• _BRANO PROPOSTO_:
↓↓↓

L'antitrust sudcoreano ha rifilato a Qualcomm una multa da record: 1030 miliardi di won coreani, al cambio circa 815 milioni di euro, per aver richiesto delle royalty più alte del necessario ai produttori di dispositivi. Secondo l'autorità, inoltre, Qualcomm avrebbe limitato l'accesso ad alcuni brevetti basilari ed essenziali, avvantaggiandosi così slealmente rispetto ai competitor.
La reazione di Qualcomm, comprensibilmente poco entusiasta, non si è lasciata attendere. Don Rosenberg, Vicepresidente della società, ha dichiarato che "le conclusioni dell'antitrust sono contrastanti con la realtà dei fatti, non tengono in considerazione le realtà economiche del mercato e che applicano in modo sbagliato princìpi fondamentali della legge sulla concorrenza."

↑↑↑

• _COSA FARE_: Per favore, riscrivi la parte del brano sulla multa a Qualcomm compresa tra "L'antitrust sudcoreano ha" e "rispetto ai competitor.", inclusi, sostituendo "multa da record" con "sanzione record".

• _DATI MOSTRATI_:
↓↓↓

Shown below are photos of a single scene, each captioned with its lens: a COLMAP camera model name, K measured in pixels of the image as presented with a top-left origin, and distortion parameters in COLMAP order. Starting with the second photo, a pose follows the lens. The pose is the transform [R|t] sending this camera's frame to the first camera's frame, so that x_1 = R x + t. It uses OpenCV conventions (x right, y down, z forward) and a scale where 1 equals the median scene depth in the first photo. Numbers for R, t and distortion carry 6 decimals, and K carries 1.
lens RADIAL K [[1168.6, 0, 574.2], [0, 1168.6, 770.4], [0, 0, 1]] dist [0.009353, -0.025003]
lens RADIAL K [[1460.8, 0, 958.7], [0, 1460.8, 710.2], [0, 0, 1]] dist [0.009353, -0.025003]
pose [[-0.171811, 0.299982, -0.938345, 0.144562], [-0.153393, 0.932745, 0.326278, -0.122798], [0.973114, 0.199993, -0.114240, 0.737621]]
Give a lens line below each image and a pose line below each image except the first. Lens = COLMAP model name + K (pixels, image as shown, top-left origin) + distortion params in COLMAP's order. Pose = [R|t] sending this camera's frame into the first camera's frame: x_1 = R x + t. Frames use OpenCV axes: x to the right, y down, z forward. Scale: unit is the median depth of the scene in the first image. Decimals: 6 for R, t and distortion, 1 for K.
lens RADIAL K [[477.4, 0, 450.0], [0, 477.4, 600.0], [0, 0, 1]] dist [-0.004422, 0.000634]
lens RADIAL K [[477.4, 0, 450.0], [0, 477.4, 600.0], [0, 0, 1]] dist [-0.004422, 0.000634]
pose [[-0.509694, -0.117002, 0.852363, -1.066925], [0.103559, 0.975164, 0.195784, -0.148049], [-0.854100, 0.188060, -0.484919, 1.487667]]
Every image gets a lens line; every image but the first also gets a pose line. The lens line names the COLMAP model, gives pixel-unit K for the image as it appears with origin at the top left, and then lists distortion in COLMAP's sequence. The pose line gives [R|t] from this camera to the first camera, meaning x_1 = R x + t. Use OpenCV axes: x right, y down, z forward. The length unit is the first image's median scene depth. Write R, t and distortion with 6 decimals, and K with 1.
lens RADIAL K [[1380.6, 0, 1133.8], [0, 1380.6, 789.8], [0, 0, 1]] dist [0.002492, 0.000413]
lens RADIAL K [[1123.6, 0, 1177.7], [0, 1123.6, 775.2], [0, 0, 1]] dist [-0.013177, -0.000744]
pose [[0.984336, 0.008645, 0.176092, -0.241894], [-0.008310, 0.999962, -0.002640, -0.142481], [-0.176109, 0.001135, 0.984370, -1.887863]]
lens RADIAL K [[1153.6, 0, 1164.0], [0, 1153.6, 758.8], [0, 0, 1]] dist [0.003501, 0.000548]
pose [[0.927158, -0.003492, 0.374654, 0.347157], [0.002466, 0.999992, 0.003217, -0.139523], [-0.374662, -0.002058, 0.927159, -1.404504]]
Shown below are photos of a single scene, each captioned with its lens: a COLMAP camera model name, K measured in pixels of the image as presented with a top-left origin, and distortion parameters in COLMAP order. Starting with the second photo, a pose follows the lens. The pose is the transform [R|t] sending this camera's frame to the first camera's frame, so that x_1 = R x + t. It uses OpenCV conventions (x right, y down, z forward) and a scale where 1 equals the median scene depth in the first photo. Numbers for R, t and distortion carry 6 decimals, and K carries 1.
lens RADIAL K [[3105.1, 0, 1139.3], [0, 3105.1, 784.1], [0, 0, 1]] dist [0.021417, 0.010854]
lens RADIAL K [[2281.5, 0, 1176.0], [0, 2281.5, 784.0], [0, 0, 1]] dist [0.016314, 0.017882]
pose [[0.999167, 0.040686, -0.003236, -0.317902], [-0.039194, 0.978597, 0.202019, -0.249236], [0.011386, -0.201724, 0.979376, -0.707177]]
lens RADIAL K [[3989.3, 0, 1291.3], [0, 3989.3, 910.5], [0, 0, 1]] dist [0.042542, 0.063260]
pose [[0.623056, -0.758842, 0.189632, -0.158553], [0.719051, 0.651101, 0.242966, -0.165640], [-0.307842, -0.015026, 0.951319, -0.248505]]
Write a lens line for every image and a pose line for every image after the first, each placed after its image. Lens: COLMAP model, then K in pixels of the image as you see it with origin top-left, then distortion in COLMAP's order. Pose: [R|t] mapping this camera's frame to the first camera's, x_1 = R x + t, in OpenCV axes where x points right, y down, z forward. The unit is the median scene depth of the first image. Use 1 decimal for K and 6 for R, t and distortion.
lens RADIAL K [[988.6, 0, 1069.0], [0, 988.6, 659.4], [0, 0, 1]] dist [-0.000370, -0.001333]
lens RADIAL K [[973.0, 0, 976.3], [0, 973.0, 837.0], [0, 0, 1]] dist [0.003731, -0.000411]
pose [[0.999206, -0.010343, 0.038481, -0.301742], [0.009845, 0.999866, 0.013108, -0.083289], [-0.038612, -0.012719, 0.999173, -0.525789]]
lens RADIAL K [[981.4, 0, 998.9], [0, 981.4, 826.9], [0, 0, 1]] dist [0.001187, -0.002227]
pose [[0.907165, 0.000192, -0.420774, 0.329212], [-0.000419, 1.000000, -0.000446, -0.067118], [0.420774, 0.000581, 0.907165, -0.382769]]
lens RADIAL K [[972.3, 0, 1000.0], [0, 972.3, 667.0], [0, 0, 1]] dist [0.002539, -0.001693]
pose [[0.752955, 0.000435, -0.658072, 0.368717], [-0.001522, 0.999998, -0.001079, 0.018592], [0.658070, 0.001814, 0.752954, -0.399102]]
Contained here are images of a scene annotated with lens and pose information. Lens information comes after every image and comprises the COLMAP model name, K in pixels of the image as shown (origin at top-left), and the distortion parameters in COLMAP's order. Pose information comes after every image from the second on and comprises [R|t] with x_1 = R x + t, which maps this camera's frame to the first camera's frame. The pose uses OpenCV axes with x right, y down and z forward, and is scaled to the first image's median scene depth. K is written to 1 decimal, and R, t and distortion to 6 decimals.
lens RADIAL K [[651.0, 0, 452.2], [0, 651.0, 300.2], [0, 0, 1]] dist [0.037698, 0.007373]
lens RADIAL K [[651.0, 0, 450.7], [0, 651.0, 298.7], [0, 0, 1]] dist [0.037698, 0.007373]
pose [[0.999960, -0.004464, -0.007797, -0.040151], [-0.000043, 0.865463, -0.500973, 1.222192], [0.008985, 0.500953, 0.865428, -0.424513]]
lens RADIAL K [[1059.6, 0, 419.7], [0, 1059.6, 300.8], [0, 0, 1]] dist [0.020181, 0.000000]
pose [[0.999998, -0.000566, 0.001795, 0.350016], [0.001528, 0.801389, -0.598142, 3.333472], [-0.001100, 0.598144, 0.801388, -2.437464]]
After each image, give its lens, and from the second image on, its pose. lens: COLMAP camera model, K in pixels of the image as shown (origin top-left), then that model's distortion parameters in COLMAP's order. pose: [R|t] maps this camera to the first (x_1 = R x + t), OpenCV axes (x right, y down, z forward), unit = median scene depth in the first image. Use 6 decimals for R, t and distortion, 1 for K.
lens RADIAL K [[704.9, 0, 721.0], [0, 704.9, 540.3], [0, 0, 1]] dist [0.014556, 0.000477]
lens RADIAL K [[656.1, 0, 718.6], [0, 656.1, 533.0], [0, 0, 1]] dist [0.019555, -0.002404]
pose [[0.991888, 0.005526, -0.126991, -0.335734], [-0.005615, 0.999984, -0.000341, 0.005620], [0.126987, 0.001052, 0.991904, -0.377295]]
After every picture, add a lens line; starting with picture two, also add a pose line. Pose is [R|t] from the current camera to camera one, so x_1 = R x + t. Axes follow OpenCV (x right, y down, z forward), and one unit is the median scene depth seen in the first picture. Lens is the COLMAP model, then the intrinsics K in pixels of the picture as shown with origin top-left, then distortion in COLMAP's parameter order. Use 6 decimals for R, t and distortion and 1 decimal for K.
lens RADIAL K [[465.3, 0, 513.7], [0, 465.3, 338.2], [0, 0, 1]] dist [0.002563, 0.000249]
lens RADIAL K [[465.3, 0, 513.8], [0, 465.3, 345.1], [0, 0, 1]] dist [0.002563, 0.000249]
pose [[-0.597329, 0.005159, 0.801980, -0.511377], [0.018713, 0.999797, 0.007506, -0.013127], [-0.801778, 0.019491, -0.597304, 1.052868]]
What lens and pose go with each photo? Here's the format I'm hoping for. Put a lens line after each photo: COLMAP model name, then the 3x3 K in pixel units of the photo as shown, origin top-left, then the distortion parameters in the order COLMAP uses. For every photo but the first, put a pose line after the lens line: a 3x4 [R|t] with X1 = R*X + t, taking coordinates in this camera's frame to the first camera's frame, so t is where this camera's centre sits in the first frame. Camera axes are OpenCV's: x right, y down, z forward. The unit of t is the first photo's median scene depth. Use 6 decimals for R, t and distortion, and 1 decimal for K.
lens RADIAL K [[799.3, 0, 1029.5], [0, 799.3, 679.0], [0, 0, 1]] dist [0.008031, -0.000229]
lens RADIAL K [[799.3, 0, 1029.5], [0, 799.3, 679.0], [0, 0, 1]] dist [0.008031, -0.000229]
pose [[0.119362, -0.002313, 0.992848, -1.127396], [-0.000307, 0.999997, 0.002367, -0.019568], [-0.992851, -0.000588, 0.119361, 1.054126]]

↑↑↑

• _RISPOSTA_:
L'antitrust sudcoreano ha rifilato a Qualcomm una sanzione record: 1030 miliardi di won coreani, al cambio circa 815 milioni di euro, per aver richiesto delle royalty più alte del necessario ai produttori di dispositivi. Secondo l'autorità, inoltre, Qualcomm avrebbe limitato l'accesso ad alcuni brevetti basilari ed essenziali, avvantaggiandosi così slealmente rispetto ai competitor.